Data records:
************

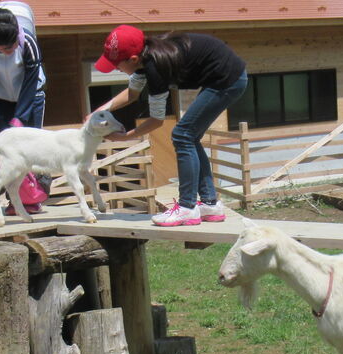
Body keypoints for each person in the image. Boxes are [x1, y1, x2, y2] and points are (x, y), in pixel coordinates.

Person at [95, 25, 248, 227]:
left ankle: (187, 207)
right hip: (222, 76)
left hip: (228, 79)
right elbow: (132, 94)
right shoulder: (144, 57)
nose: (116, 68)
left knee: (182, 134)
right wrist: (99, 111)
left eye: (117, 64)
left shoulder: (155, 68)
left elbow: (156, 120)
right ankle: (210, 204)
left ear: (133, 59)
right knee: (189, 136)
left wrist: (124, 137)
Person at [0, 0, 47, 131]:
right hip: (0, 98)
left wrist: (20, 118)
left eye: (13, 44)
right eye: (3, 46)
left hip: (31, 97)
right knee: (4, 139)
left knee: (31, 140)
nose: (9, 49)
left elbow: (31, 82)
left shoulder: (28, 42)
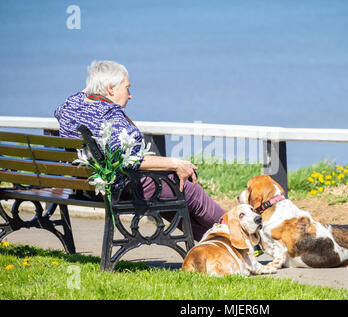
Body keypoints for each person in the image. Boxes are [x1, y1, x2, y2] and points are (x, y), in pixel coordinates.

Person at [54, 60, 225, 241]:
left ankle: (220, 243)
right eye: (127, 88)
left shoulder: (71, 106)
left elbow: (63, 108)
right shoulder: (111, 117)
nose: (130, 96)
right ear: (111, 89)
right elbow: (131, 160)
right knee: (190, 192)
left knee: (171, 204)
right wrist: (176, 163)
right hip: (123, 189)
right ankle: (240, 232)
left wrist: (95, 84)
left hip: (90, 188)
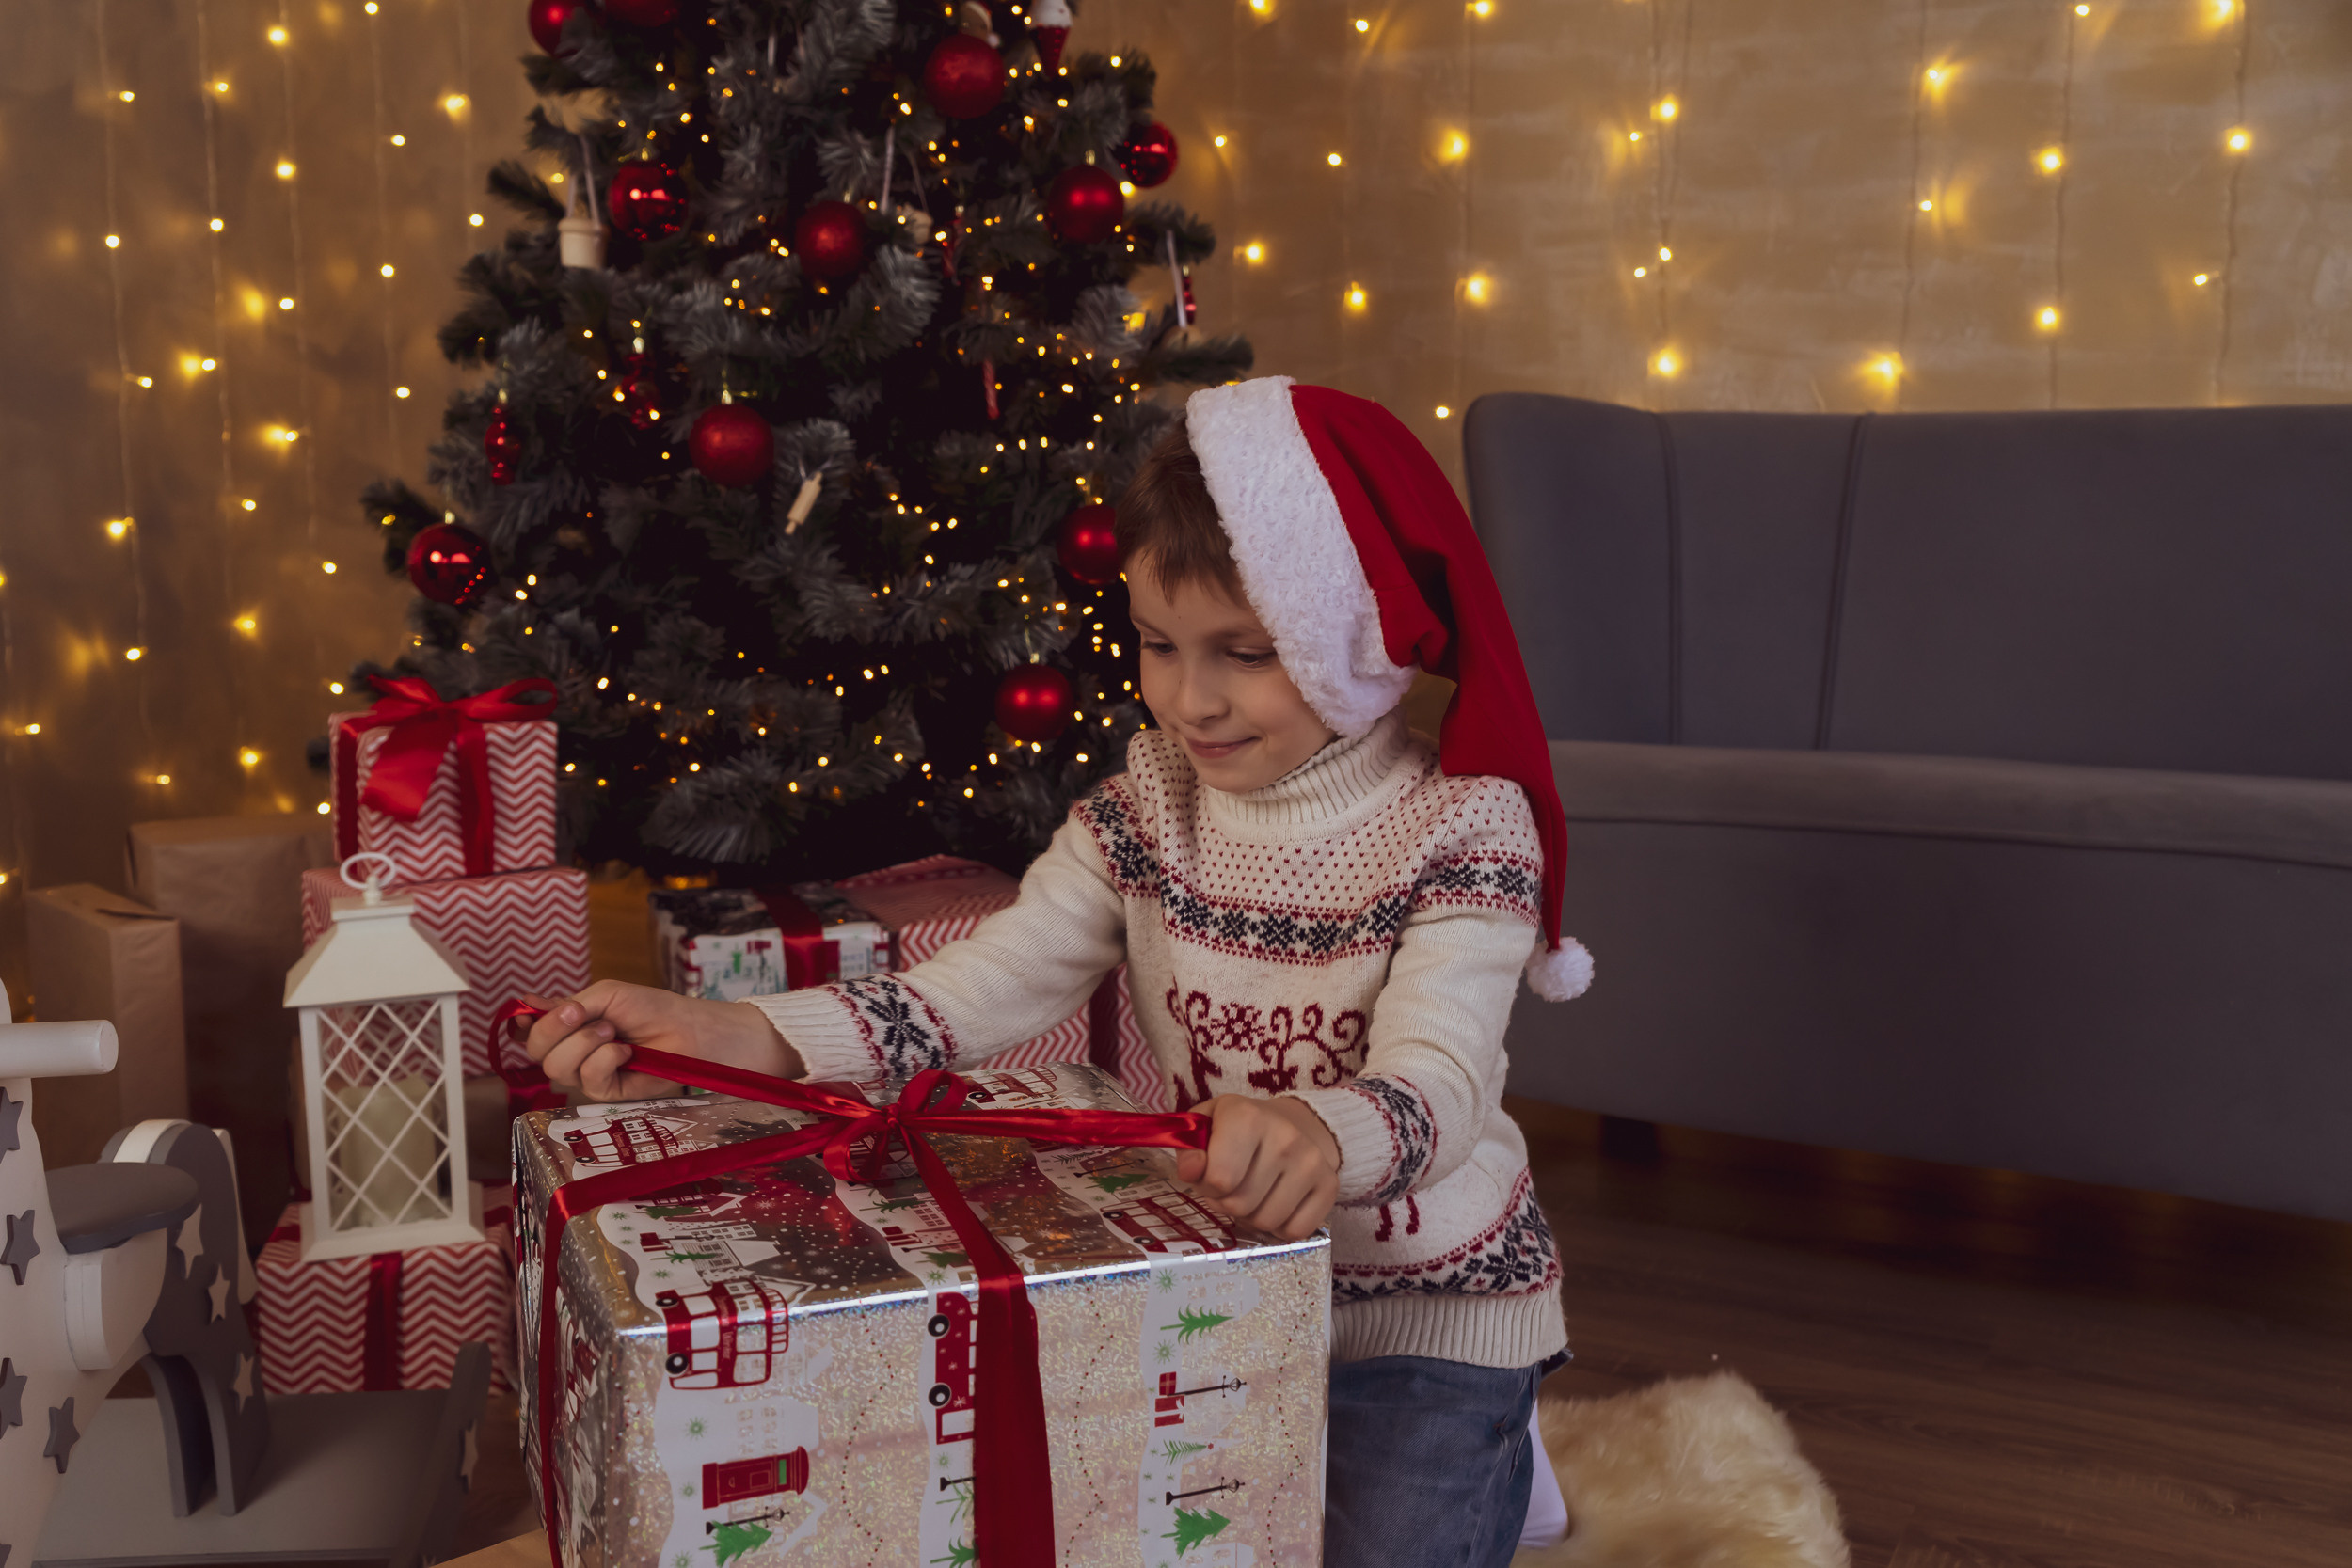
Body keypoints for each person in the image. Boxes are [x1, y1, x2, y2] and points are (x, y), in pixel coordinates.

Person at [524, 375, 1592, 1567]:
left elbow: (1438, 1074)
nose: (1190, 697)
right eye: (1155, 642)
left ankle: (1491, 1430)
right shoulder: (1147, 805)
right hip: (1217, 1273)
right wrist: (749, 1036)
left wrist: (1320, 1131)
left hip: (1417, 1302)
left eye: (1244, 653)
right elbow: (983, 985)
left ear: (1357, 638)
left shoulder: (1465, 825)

************

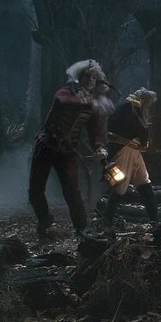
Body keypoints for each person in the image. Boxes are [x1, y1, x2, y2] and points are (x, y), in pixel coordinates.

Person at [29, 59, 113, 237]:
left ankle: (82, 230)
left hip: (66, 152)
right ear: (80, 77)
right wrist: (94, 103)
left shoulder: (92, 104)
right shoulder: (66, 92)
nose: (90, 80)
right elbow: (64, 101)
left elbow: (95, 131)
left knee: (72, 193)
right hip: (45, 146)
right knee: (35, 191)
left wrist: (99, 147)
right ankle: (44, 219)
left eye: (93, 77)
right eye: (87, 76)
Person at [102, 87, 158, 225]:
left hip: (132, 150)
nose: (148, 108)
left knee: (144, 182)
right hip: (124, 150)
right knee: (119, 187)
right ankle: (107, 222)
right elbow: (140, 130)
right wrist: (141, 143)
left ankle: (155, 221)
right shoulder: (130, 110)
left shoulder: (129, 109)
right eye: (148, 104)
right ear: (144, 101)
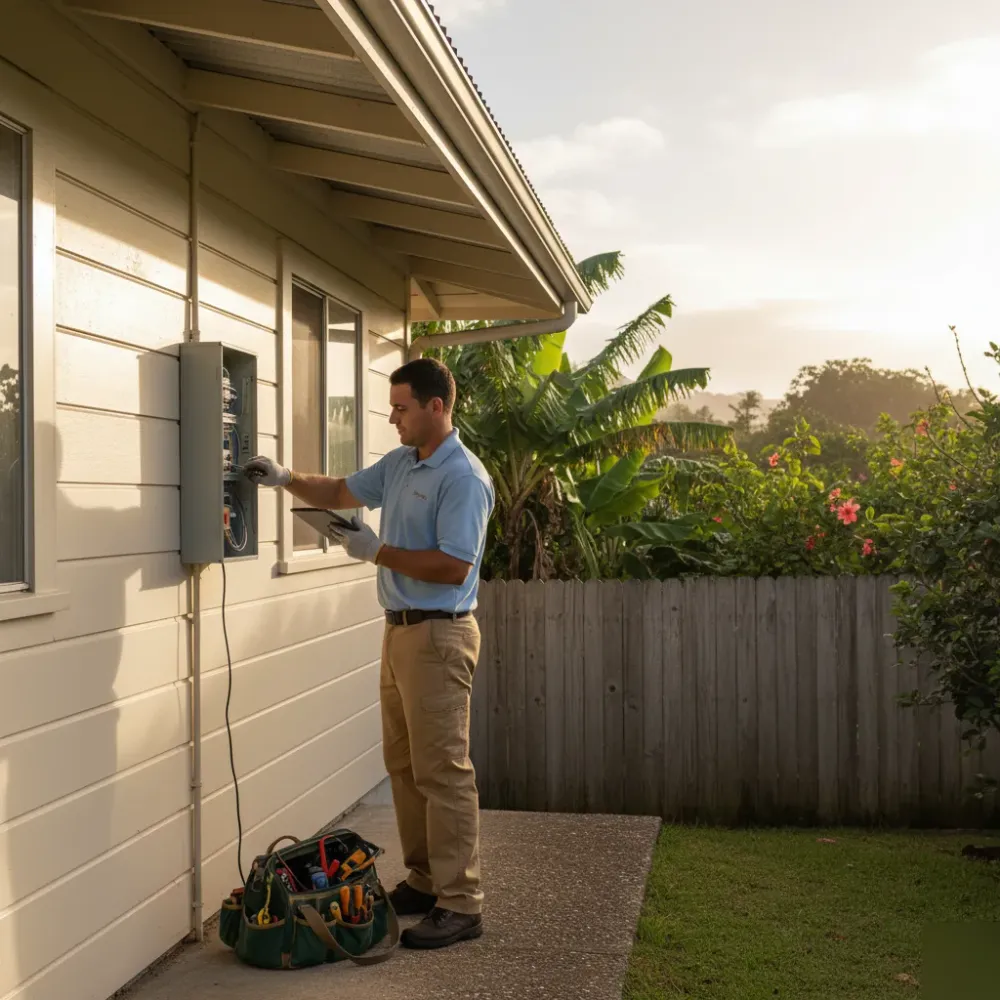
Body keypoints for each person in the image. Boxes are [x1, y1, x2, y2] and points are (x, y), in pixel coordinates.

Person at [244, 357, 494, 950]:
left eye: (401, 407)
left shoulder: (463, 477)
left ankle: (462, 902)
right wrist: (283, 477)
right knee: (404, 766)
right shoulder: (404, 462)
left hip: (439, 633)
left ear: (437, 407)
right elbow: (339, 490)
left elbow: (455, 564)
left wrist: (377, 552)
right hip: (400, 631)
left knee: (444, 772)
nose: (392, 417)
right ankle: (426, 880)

************

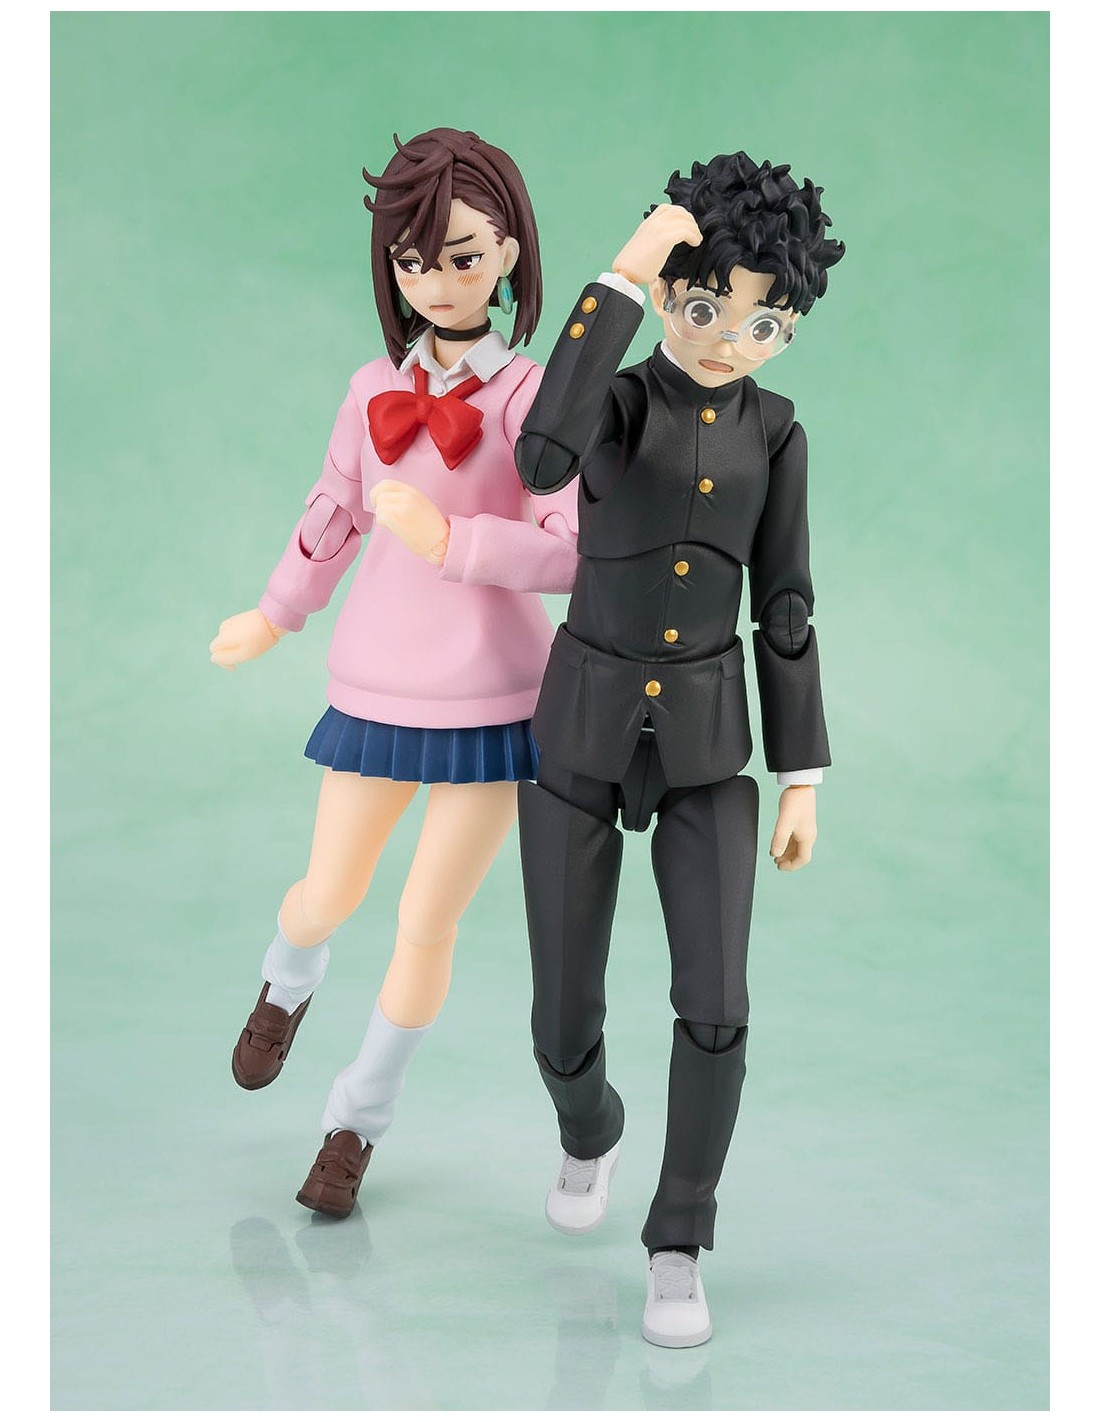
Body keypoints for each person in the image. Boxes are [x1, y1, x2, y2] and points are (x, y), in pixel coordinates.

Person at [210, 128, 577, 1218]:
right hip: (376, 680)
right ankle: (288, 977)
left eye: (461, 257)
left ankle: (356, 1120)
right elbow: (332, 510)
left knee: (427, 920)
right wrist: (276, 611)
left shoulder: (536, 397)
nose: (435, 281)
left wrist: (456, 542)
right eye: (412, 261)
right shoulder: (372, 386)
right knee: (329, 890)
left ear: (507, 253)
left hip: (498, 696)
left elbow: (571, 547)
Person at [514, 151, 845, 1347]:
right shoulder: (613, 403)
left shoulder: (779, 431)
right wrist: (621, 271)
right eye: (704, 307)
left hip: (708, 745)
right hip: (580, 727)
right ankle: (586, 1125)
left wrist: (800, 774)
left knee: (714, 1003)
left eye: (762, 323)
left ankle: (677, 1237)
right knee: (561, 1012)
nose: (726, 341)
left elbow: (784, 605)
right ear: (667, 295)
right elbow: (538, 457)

************

Requirement:
Leaving every picture aside, reproduce exactly the lines above from the one with "left wrist: (20, 118)" up to and including the one with "left shoulder: (71, 106)", and no others.

Written answer:
left wrist: (20, 118)
left eye: (13, 44)
right eye: (3, 46)
left hip: (31, 97)
right knee: (4, 139)
left knee: (31, 140)
nose: (9, 49)
left elbow: (31, 82)
left shoulder: (28, 42)
Body keypoints for each person in the image. Boxes are [x1, y1, x2, y2] and points are (x, y), in pixel coordinates.

Person at [54, 60, 225, 241]:
left ankle: (220, 243)
right eye: (127, 88)
left shoulder: (71, 106)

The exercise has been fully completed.